In realtà Pietro Maggioli era nato a Milano nel 1907; in seguito spostai l’asse della ricerca a Rovereto, dove Maggioli si trasferì quale vincitore del concorso per l’insegnamento nelle scuole medie.
Maggioli fu internato a Sandbostel dopo l’armistizio, il suo Cantico delle Creature fu eseguito nell’ottobre 1944 presso lo Stalag alla presenza di internati e cappellani militari; nel 1944 risultava altresì scritta a Sandbostel una Missa captivorum con il semplice accompagnamento dell’organo.
Dopo la Guerra, Maggioli tornò a Rovereto e infine si trasferì a Roma; raggiunsi telefonicamente tale Diego Maggioli residente nella capitale e, con sollievo, constatai che si trattava del figlio di Pietro.
Purtroppo Diego mi disse che, durante un trasloco, il Cantico delle Creature andò perduto; l’anima del musicista crollò, quella del ricercatore razionalizzò il fallimento di mesi e mesi di ricerche.
Cercai di capire se si potessero recuperare altre fonti dell’opera e in ciò Diego fu illuminante; egli mi riferì che l’opera fu eseguita nel 1952 dall’Orchestra Sinfonica della RAI di Torino.
Sapevo che tutti gli archivi musicali della RAI dopo la liquidazione delle proprie orchestre sinfoniche – salvo quella di Torino – furono trasferiti presso il capoluogo piemontese; il responsabile dell’archivio musicale torinese mi rispose che gli archivi precedenti al 1960 non erano stati informatizzati e pertanto la ricerca manuale poteva durare una settimana, un mese, tre mesi.

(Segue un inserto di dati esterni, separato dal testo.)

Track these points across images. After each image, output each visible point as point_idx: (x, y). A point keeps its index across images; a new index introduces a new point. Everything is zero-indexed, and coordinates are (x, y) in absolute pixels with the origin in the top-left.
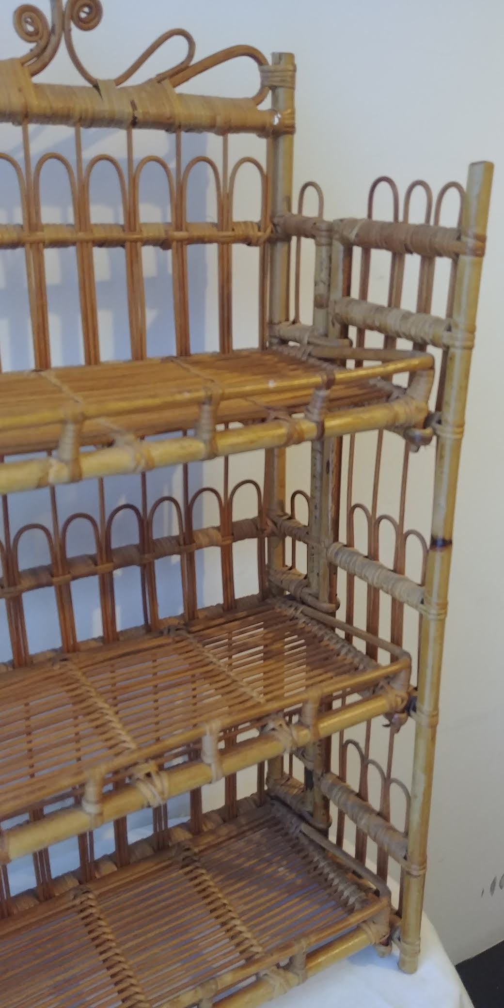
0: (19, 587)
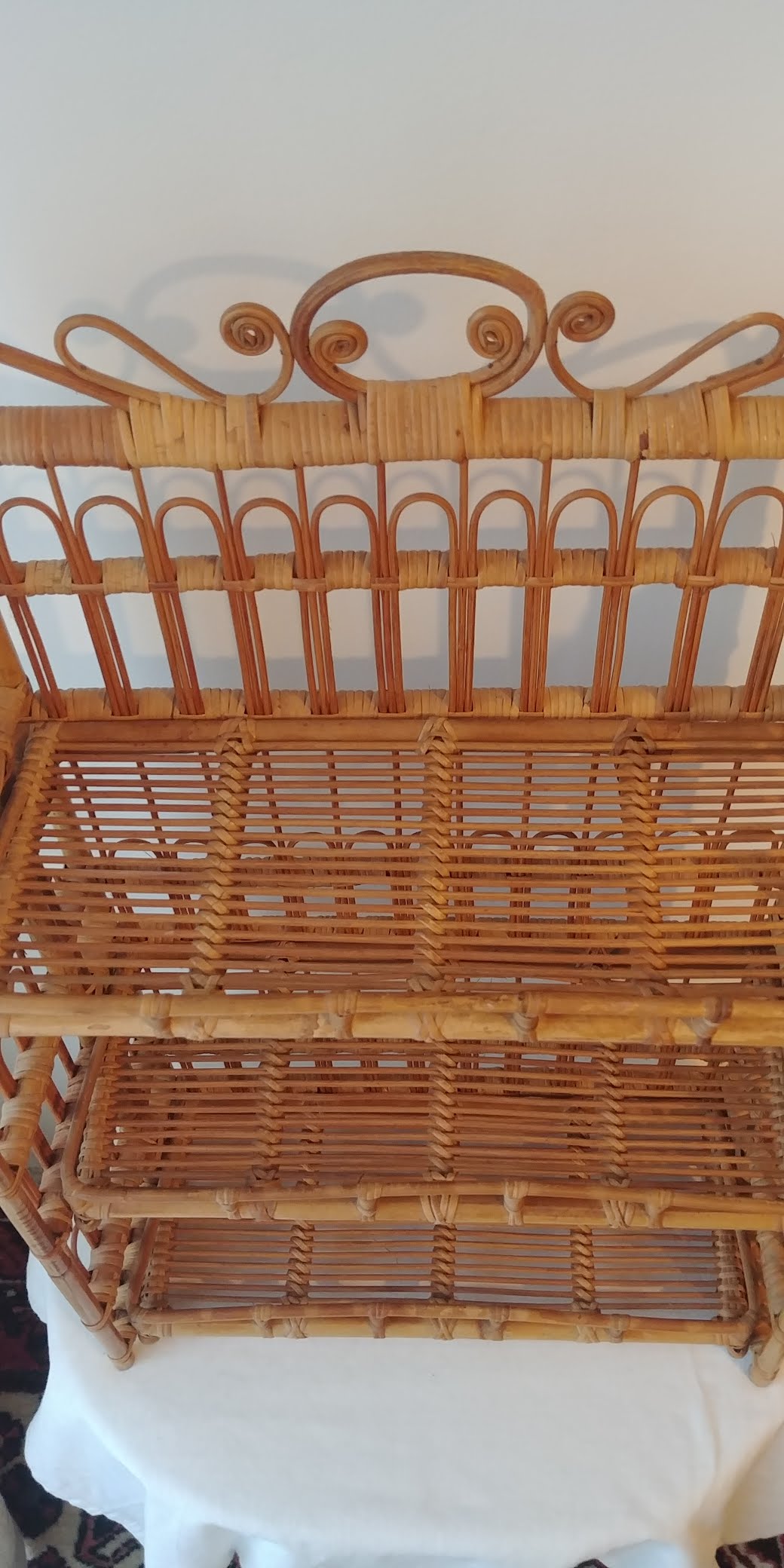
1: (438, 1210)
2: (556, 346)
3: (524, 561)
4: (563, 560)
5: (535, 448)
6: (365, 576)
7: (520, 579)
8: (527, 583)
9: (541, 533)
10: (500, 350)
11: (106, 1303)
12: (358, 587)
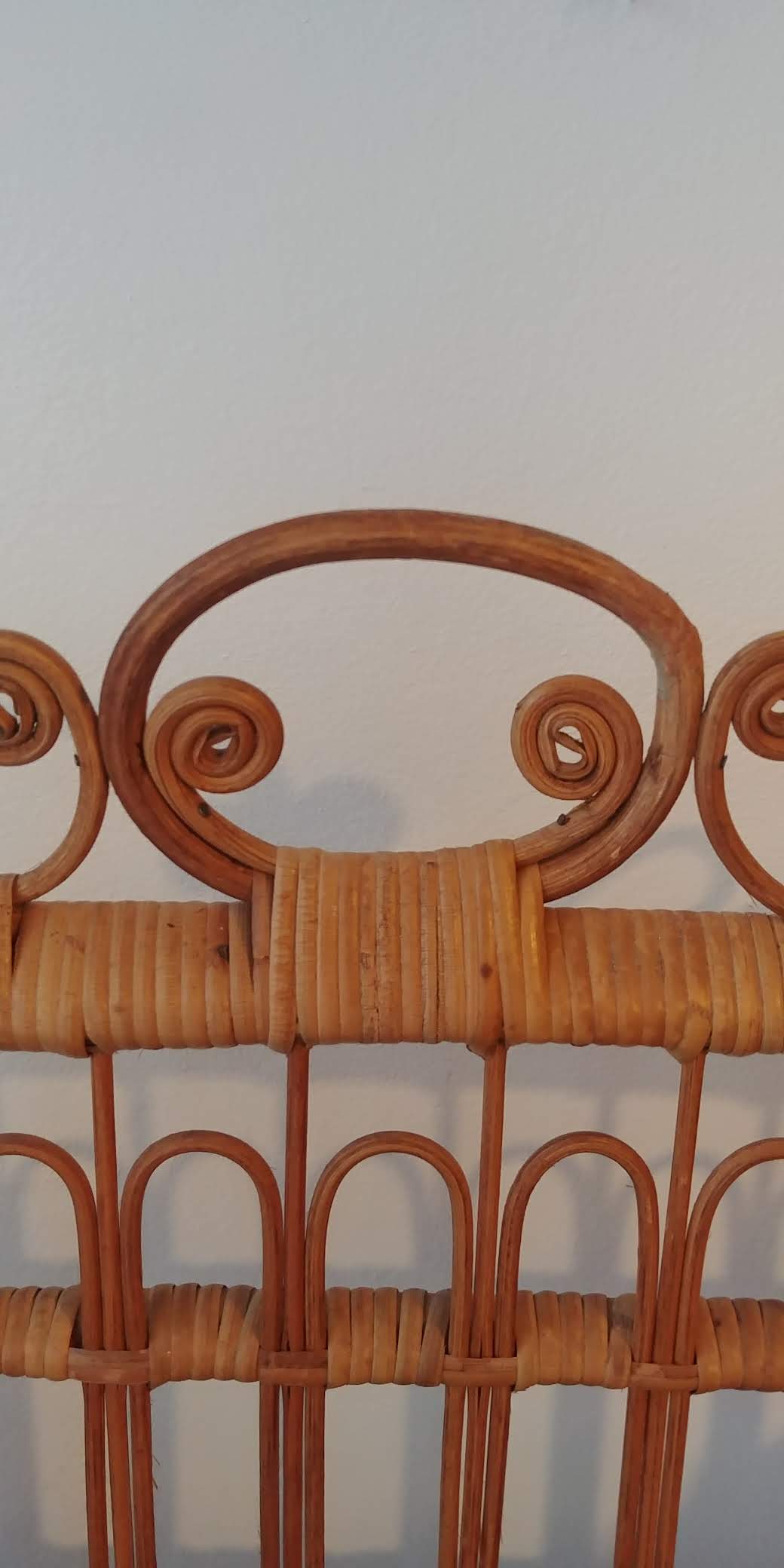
2: (722, 766)
3: (628, 1324)
4: (717, 1324)
5: (671, 1018)
6: (246, 1349)
7: (619, 1369)
8: (634, 1378)
9: (671, 1247)
10: (586, 779)
12: (228, 1375)
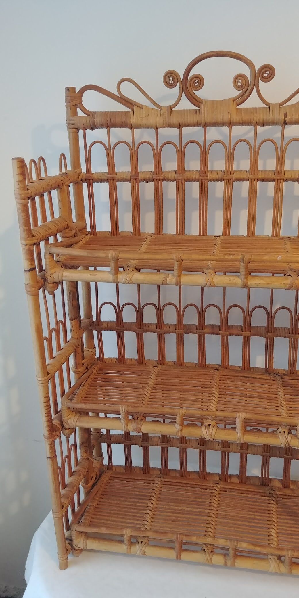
0: (204, 331)
1: (209, 430)
2: (258, 85)
5: (252, 122)
6: (197, 175)
8: (249, 177)
10: (242, 87)
11: (64, 506)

Non restava che pazientare; per fortuna fu lo stesso archivista a richiamare dieci giorni dopo comunicandomi di aver ritrovato la riduzione voci e pianoforte del Cantico delle Creature.
Certo, non era la partitura ma meglio che niente, perciò mi fu spedita la riduzione; è un’opera bellissima, sacra nel senso più sublime del termine.

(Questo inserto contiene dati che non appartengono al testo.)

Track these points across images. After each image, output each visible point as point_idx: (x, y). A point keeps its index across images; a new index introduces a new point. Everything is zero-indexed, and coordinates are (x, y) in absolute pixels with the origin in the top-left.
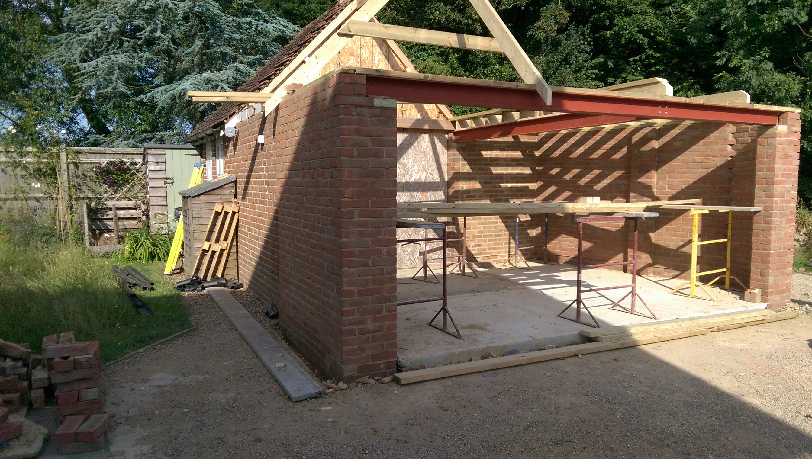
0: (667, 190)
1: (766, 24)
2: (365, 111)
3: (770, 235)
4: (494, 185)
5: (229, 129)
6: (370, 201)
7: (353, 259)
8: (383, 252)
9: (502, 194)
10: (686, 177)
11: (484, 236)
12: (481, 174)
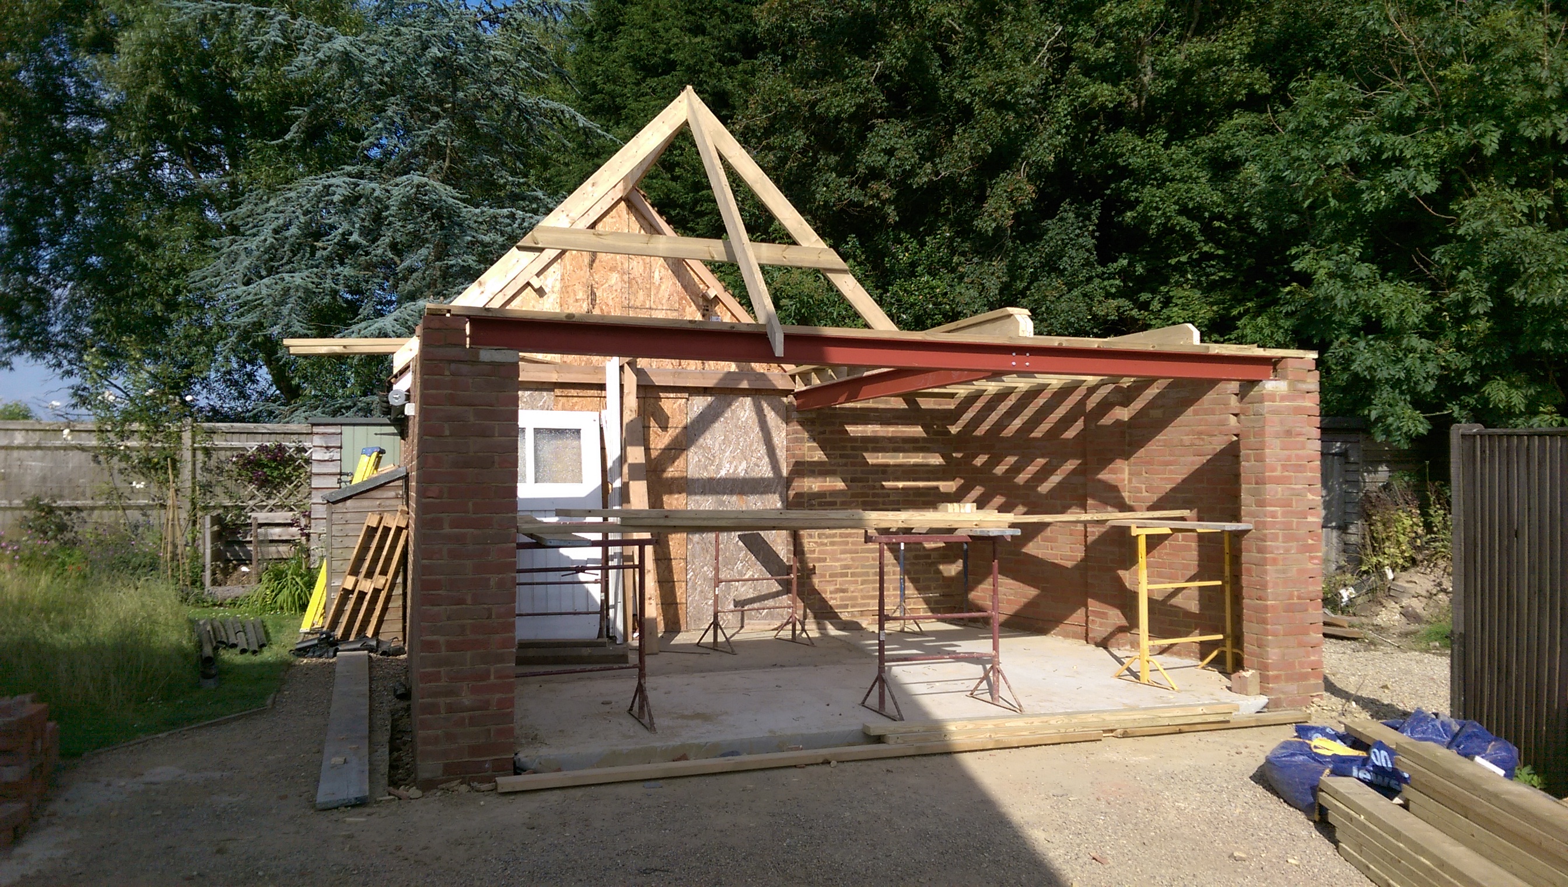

A quel punto si metteva in moto l’anima del ricostruttore e riparatore; toccava stendere la partitura al PC e sfruttare tutte le spie degli strumenti annotate da Maggioli nella riduzione.

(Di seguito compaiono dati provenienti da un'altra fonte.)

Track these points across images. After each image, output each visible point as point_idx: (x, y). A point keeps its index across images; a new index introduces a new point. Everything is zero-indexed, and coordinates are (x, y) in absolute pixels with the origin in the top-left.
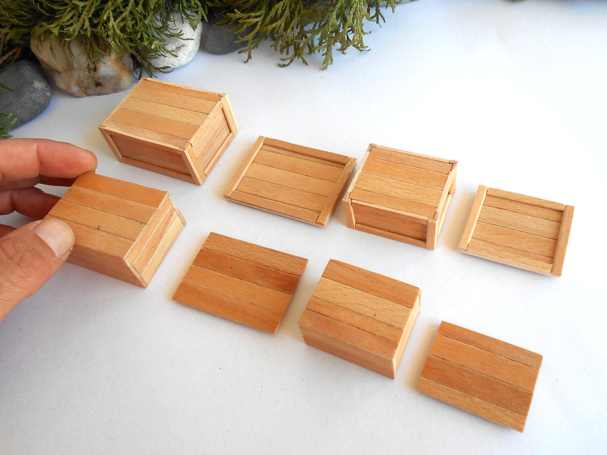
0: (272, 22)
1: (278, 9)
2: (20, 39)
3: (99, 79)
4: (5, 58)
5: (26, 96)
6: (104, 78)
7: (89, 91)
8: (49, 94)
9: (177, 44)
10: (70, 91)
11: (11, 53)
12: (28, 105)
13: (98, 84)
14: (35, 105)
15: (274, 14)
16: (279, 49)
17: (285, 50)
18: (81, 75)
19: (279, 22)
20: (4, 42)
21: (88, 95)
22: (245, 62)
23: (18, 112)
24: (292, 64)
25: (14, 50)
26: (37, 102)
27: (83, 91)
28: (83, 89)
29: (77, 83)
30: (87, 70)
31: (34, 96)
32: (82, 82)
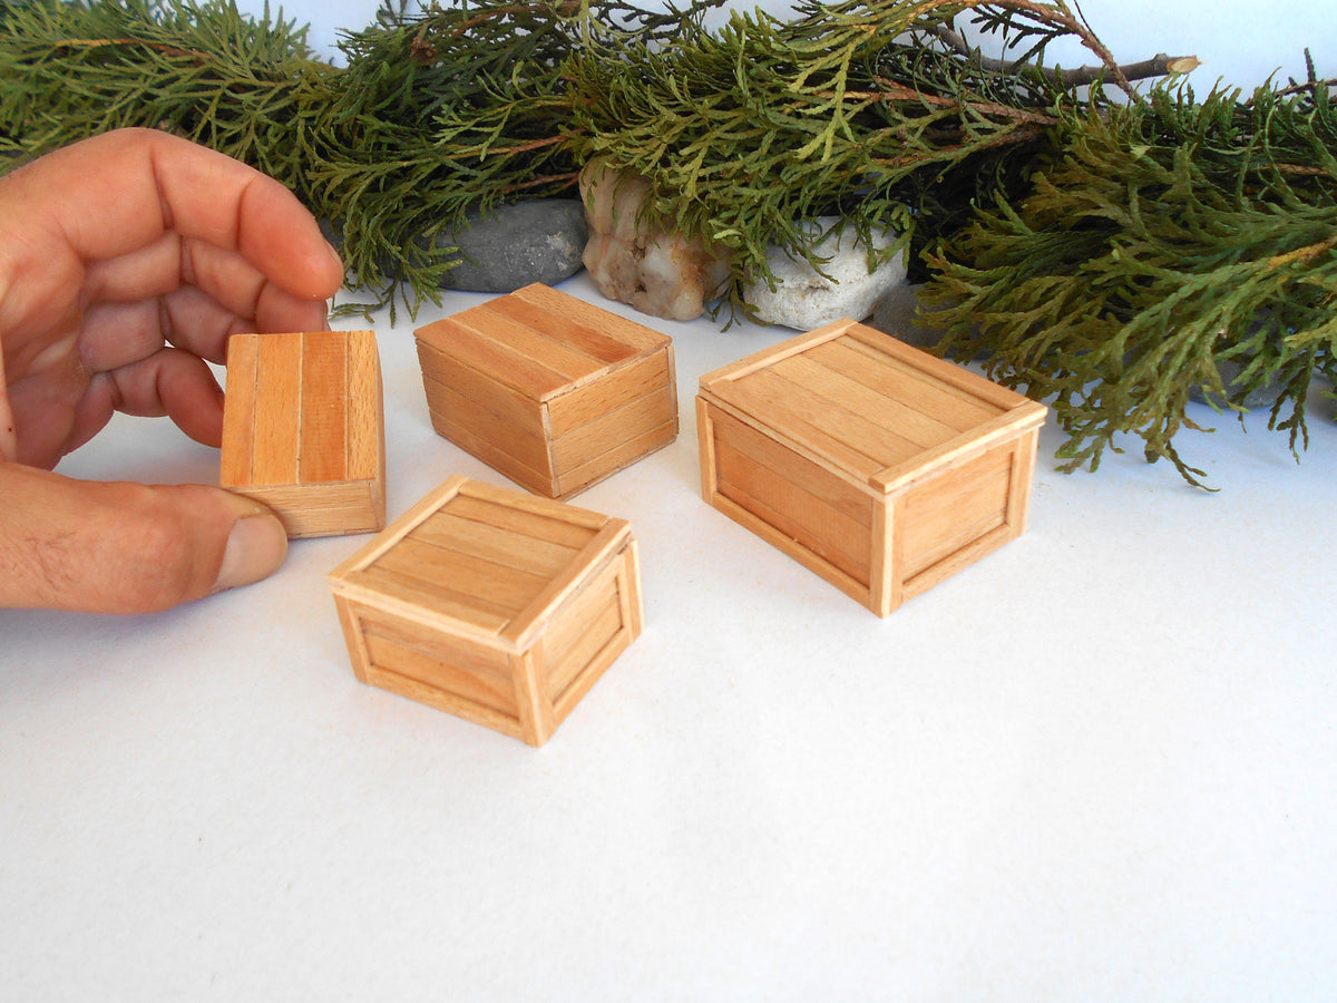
0: (1010, 308)
3: (644, 275)
4: (550, 179)
5: (517, 245)
6: (653, 277)
7: (623, 294)
8: (563, 266)
10: (596, 278)
13: (640, 286)
14: (524, 268)
15: (1020, 296)
18: (620, 254)
20: (555, 151)
21: (619, 299)
23: (492, 264)
26: (529, 264)
27: (615, 288)
28: (615, 283)
29: (609, 265)
30: (631, 247)
31: (530, 252)
32: (618, 268)
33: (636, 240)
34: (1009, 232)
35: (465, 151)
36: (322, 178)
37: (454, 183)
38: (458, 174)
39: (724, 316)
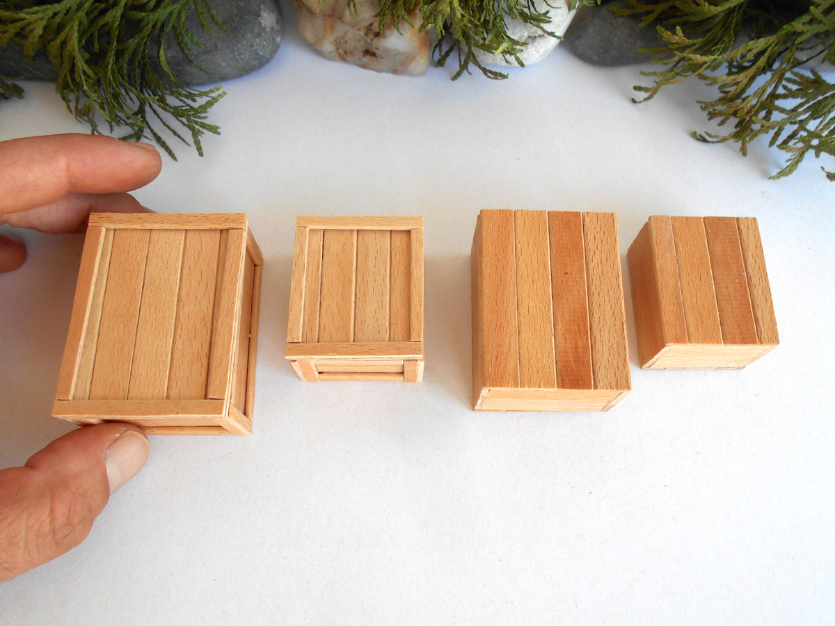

In poche parole, rimettere i colori laddove oggi c’è soltanto bianco e nero; credo proprio che Maggioli abbia forgiato un capolavoro e inoltre abbia avuto tutto il tempo per crearlo.
Già, il tempo; quello sicuramente non mancava nel Campo e, invero, la più grande ambizione del compositore è probabilmente quella di scrivere musica senza l’assillo del quotidiano.
Per un gioco di lunari paradossi, fu proprio il Campo a offrirgli questa possibilità.
Il recupero accidentato ma a buon fine del Cantico delle Creature risponde a un’immutata linea strategica di ricerca; non un minuscolo frammento musicale creato in cattività sarà lasciato indietro.
Istinti ancestrali di sopravvivenza e timore del fuoco sublimati in inedite combinazioni tra mente e cuore; al di là dell’imponderabile preziosità umana e generazionale dell’intera produzione musicale creata in cattività, siamo dinanzi a grandi capolavori della Musica del XX secolo.
In una Norimberga dei cervelli e dei cuori, la musica scritta in prigionia e deportazione equivale a testimonianza e costituisce la prova inconfutabile della incommensurabilità dell’animo umano, perennemente capace di ergersi sull’umanità dolente e sulle macerie della civiltà.